Médiator, nouvelle affaire médicale

L'Agence française de sécurité sanitaire des produits de santé (Afssaps) a annoncé le 16 novembre que le Médiator, médicament principalement utilisé par des diabétiques en surpoids, aurait entraîné le décès d'au moins 500 personnes en trente ans.

Par Romain Lejeune (avec l'AFP), le 28/12/2010

5 millions de personnes traitées

Mediator 150 mg

L'Agence française de sécurité sanitaire des produits de santé (Afssaps) vient de rendre public une étude de la Caisse nationale d'assurance maladie (CNAM) consacrée au Mediator, médicament prescrit en France de 1976 à 2009 aux diabétiques en surcharge pondérale, puis élargi aux patients souhaitant perdre du poids. Résultat de l'étude : ce médicament aurait provoqué la mort de plus de 500 personnes. La commercialisation du Médiator par le laboratoire français Servier a duré 33 ans, période durant laquelle 5 millions de patients ont été traités en France avec ce médicament dont 2,9 millions pendant plus de 3 mois.

Le 30 novembre 2009, le médicament a été retiré du marché français par l'Afssaps et la décision définitive d'interdire sa commercialisation a été prise le 14 juin 2010 par l'Agence européenne du médicament.

Risque accru de complications cardiaques

Valvulopathie : de quoi s’agit-il ?

Cette interdiction fait notamment suite aux travaux entrepris depuis 2006 par le docteur Irène Frachon, pneumologue au CHU de Brest, qui mettaient alors en évidence le rôle du Mediator dans la survenue de valvulopathies (problème de fonctionnement des valves cardiaques) diagnostiquées chez 43 000 diabétiques consommateurs du médicament depuis plus de trois mois.
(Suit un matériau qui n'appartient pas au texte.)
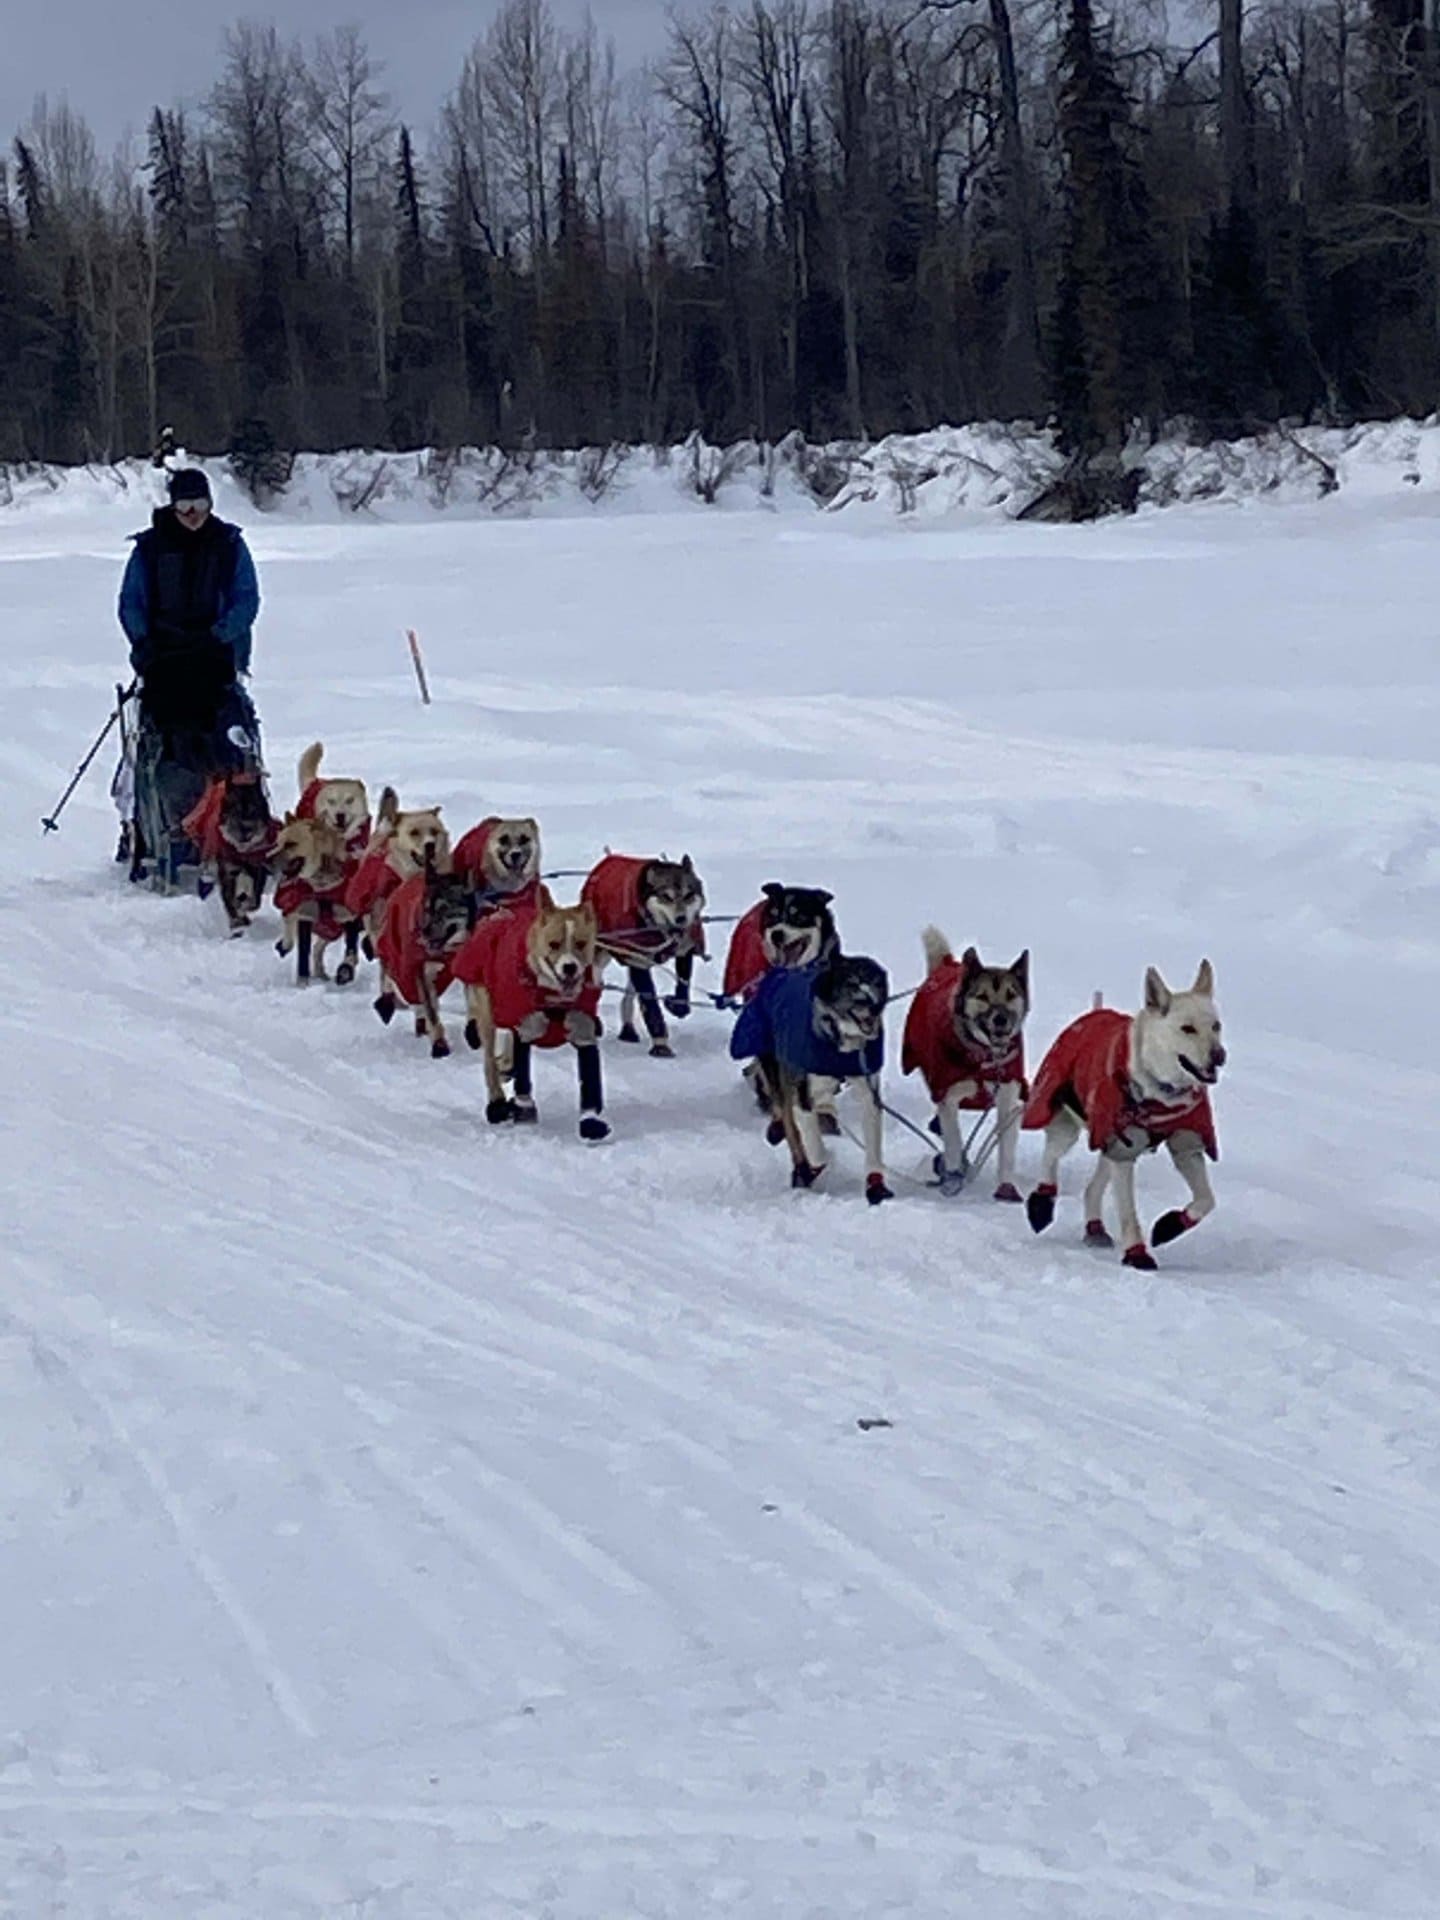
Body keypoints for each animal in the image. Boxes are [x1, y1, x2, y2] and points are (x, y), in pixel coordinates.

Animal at [725, 956, 898, 1205]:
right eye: (852, 983)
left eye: (876, 983)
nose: (873, 1005)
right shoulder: (801, 1094)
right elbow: (814, 1146)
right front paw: (816, 1166)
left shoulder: (868, 1092)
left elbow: (873, 1146)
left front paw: (876, 1186)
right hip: (778, 1075)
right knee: (790, 1125)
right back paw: (801, 1167)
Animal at [902, 929, 1029, 1198]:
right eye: (982, 996)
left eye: (1011, 994)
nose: (1000, 1019)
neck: (983, 1057)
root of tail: (948, 963)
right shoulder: (947, 1095)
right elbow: (953, 1139)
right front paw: (952, 1178)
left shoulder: (1007, 1099)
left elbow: (1006, 1149)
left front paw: (1006, 1188)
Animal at [1029, 960, 1228, 1274]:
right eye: (1187, 1029)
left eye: (1216, 1026)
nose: (1219, 1055)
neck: (1159, 1093)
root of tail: (1094, 1012)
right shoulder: (1124, 1150)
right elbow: (1128, 1213)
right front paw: (1136, 1253)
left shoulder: (1187, 1144)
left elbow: (1207, 1200)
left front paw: (1170, 1226)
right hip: (1067, 1125)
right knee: (1050, 1158)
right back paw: (1042, 1202)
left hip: (1105, 1140)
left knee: (1092, 1188)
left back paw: (1095, 1227)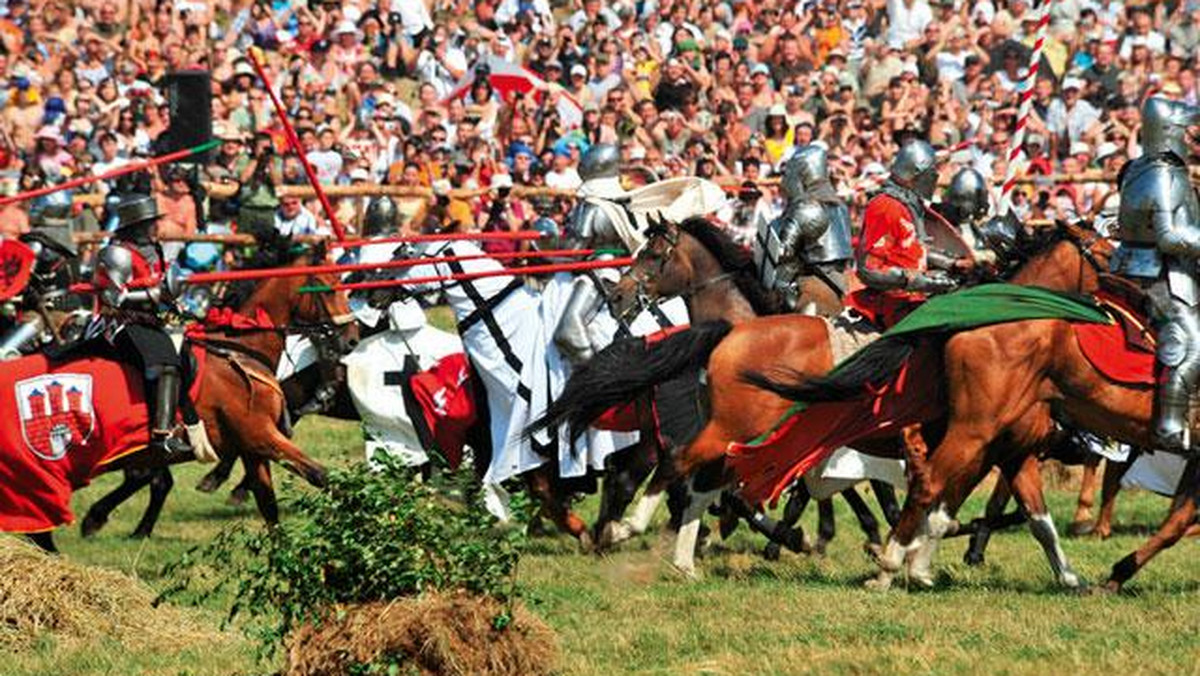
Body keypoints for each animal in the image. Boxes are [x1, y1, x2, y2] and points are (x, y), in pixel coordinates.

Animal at [530, 219, 1108, 578]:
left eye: (652, 254)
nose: (617, 295)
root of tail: (728, 337)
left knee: (680, 476)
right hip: (726, 432)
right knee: (666, 470)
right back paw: (625, 531)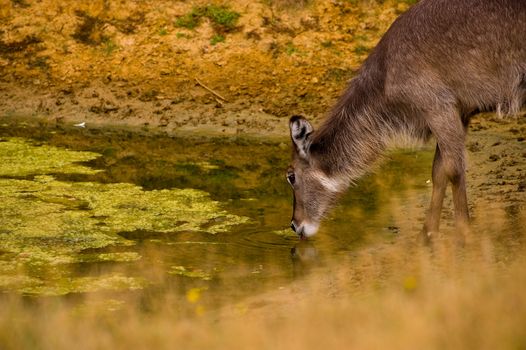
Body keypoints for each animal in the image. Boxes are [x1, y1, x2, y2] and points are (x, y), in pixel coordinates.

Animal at [288, 0, 526, 238]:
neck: (384, 77)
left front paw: (463, 233)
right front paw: (427, 235)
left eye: (290, 176)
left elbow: (454, 170)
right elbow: (438, 170)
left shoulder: (439, 107)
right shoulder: (460, 113)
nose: (295, 225)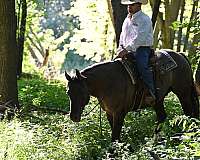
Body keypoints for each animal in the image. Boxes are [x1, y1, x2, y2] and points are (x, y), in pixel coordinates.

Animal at [65, 50, 199, 141]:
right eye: (68, 92)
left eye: (81, 92)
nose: (74, 117)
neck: (109, 83)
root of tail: (180, 55)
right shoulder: (110, 113)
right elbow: (115, 135)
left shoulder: (119, 113)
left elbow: (115, 136)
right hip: (158, 100)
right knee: (162, 116)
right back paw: (155, 141)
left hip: (183, 93)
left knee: (189, 114)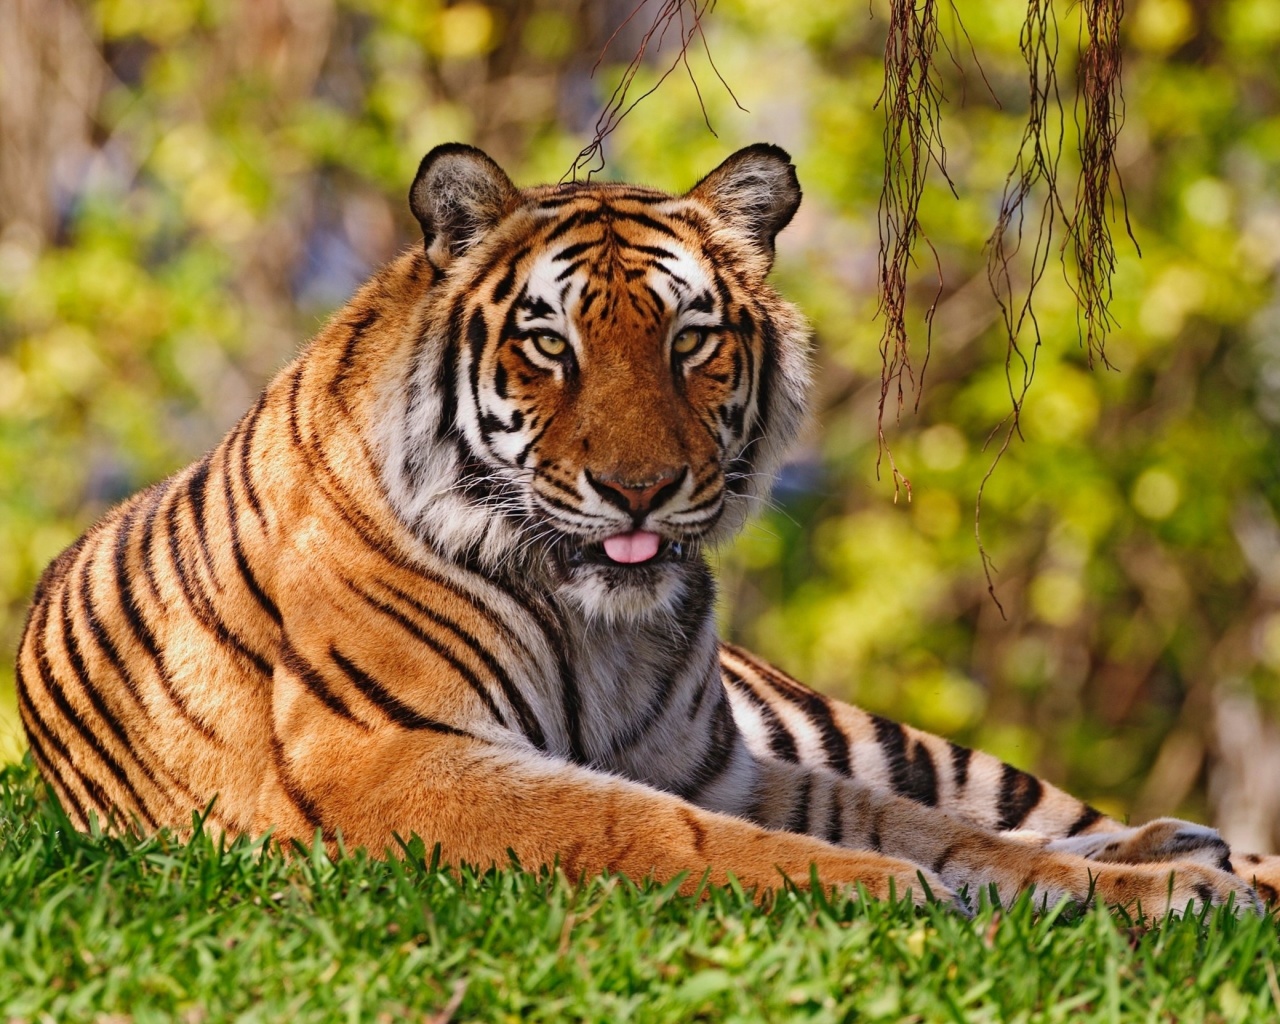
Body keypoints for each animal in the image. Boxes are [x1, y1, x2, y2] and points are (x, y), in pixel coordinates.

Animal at [20, 142, 1280, 911]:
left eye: (690, 339)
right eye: (549, 342)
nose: (639, 487)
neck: (601, 626)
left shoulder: (719, 761)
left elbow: (940, 832)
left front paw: (1153, 893)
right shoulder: (394, 757)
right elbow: (661, 832)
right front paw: (878, 889)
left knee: (1036, 812)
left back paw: (1188, 849)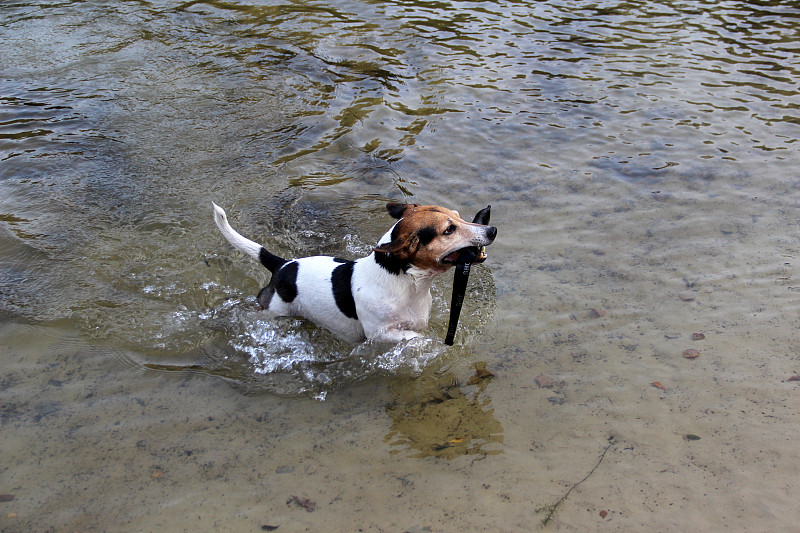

Les chercheurs avaient alors observé chez ces patients trois fois plus de risques de souffrir de valvulopathie que pour ceux qui suivaient un autre traitement. L'étude de la Caisse nationale d'assurance maladie (CNAM) commanditée par l'Afssaps a, quant à elle, consisté à suivre durant trois ans (2006 à 2009) l'évolution de 303.000 patients (83 000 hommes et 220.000 femmes dont la moyenne d'âge était de 53 ans) ayant pris du Mediator.

En confrontant ces données avec celles des hospitalisations et des décès, les auteurs de l'étude sont arrivés à la conclusion que plus de 500 morts étaient directement liées à la prise du médicament.

Patients invités à consulter

« Il y aura un envoi de lettres par la Caisse nationale d'assurance maladie à tous les patients ayant pris le traitement durant plus de trois mois, a déclaré Jean Marimbert, directeur général de l'Afssaps, lors de la conférence de presse de l'Agence le 16 novembre. On leur recommandera d'aller voir leur médecin traitant, et si le médecin repère qu'ils ont un souffle cardiaque, il les enverra vers une consultation de cardiologie ».

Selon lui, « plusieurs dizaines de milliers de patients » sont concernées, soulignant par ailleurs que les risques de complications cardiaques liés au Mediator étaient plus importants « dans les deux premières années du traitement et dans les deux années qui suivent l'arrêt du traitement  ». Reste à comprendre pourquoi le retrait du médicament a tant tardé. A l'évidence, un volet judiciaire de cette nouvelle affaire médicale va désormais s'ouvrir.